I do believe that station heads have pretty much internalized this. And I believe that most other workers as well … For instance in this ‘team’ around Seinäjoki [a town in Western Finland], every station in the ‘team’ (area) can watch everybody else. We can follow each other’s financial status, market-shares, rejection-ratios. We kind of ‘whip’ each other … (J.J.)

7. Into the ‘New World’ of the New Millennium

7.1. Operational Knowledge by 9-8-6-5: Performing for the ‘Total Score’

The reshaping of The Inspector’s identity continued as the organization entered the new millennium, implying considerable identity-work. First, the ‘A-Handbook’ was introduced: This was a detailed manual that guided internal operational audit, formalizing operational work. Second, systematic ‘Co-Pilot Auditing’ of stations was established. The knowledge from this micro-audit culminated in the quantification of a station’s operational performance in its ‘Total Score’ – translating qualities into quantity.

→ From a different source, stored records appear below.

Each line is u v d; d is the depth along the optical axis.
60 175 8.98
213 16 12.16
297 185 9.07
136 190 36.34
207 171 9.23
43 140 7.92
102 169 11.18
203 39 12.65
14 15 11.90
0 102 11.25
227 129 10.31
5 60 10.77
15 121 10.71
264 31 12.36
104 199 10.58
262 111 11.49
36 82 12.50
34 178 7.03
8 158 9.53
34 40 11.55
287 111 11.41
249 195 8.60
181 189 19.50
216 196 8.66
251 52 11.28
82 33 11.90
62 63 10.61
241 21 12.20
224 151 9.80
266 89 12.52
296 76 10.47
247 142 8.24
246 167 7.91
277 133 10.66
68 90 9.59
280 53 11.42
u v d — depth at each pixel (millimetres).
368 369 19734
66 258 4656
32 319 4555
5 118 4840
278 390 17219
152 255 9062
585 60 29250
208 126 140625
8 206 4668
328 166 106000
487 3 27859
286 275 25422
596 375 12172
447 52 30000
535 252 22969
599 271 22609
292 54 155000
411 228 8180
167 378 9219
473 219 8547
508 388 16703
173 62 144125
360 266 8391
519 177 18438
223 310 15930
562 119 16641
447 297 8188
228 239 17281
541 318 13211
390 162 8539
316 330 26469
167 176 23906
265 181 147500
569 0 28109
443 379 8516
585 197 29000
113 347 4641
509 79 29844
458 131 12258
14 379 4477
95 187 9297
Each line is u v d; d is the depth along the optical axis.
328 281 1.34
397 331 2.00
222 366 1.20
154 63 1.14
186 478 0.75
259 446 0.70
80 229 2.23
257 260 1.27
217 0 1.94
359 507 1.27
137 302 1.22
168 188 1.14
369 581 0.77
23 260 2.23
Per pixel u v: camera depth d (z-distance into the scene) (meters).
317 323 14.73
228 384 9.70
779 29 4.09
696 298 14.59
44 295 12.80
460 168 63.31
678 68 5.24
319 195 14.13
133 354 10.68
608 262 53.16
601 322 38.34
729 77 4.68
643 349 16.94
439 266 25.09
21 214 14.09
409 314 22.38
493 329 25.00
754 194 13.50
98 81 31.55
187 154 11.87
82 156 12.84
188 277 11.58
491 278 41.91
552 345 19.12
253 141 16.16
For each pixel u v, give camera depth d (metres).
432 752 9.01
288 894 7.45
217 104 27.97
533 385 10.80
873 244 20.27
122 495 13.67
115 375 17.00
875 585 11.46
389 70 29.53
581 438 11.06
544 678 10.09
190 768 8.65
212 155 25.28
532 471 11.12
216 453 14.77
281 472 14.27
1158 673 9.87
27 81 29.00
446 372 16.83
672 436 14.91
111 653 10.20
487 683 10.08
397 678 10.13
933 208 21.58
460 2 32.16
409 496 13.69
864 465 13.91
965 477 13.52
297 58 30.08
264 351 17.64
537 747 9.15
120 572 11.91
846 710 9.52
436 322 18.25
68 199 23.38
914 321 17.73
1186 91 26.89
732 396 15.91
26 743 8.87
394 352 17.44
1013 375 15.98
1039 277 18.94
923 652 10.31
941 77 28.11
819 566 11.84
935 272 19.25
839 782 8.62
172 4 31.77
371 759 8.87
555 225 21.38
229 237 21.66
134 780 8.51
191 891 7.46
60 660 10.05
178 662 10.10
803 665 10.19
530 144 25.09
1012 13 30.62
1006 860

The Quality Manager (P.H.) recalled the inception of the ‘A-Handbook,’ the formalization and standardization of the often idiosyncratic work practices:

And then we would start looking at the things which were important from The Customer’s perspective. We found out that we had no manual anywhere … about how to take care and manage things. When we thought about the standards of the [station’s] evaluation, we understood that no manual was there … That is how we came to this manual – which we smartly called the A-Handbook.

The CFO explained the translation of The Customer’s discourse into micro-level action:

The A-Handbook tries to stand as a model of how to behave, in our view, so that ‘The Customer’ is as happy as s/he can be. So we make sure that irrespective of which station The Customer visits, the service is always the same. (J.S.)

The ‘A-Handbook’ formalized performance at work under five categories, which then had sub-dimensions. The first concerned communication, like processing customer feedback. The second, ease of operations, spanned issues from speed of service to The Inspector’s appearance. Vehicle inspection formed the third category, including technical issues – from checking brakes to the condition of equipment. The fourth focused on feedback skills, e.g., instance eye-contact in service. The fifth addressed management and the quality of operations, e.g., the clarity of responsibilities and work instructions.

The A-Handbook connected key operational processes with The Customer, offering behavioral templates. These were to transform work into appropriate ‘service.’ By reframing practical concerns as ‘service,’ it destabilized self-perceptions. The prescribed operational action was, however, received without significant identity struggle. It offered reassuring scripts for ‘everyday action’ at work:

At least most of us have liked it … When you don’t know everything; it’s easy to look from there (the A-Handbook). How should this be done? (J.J.)

But the A-Handbook’s implications for The Inspector’s self would not have materialized without the ‘Co-Pilot Audit.’ Performative norms became coupled with this systematic audit: A normalizing mechanism transformed operational prescriptions into a quantified operational knowledge – about appropriate performance in ‘serving’ The Customer. The Co-Pilot was an empowered inspector who reported to senior management, paying regular visits to stations, spotting operational discrepancies. The audit assisted the rationalization of work habits. Improvement areas were identified, as work was evaluated along nearly 90 dimensions. These, and corresponding fixed work standards, were articulated in the ‘A-Handbook.’ For each of these dimensions, the Co-Pilot would give an evaluation, using letters A-B-C-D. And for summarizing The Inspector’s performance in serving The Customer, these became translated into numbers, ranging from nine to five. A ‘Total Score’ for overall performance was computed. The Quality Manager (P.H.) explained this knowledge by numbers:

And this thing works as follows: When we have gone through all these evaluations, we then calculate an average from the A’s, B’s, C’s and D’s … This is translated into numbers … These are added up, these numbers. In such a way – a bit like in a Formula One race and other [races] – in a way that from a good ‘grade’ you get better points. That it is not linear. The points are 9-8-6-5. (emph. added)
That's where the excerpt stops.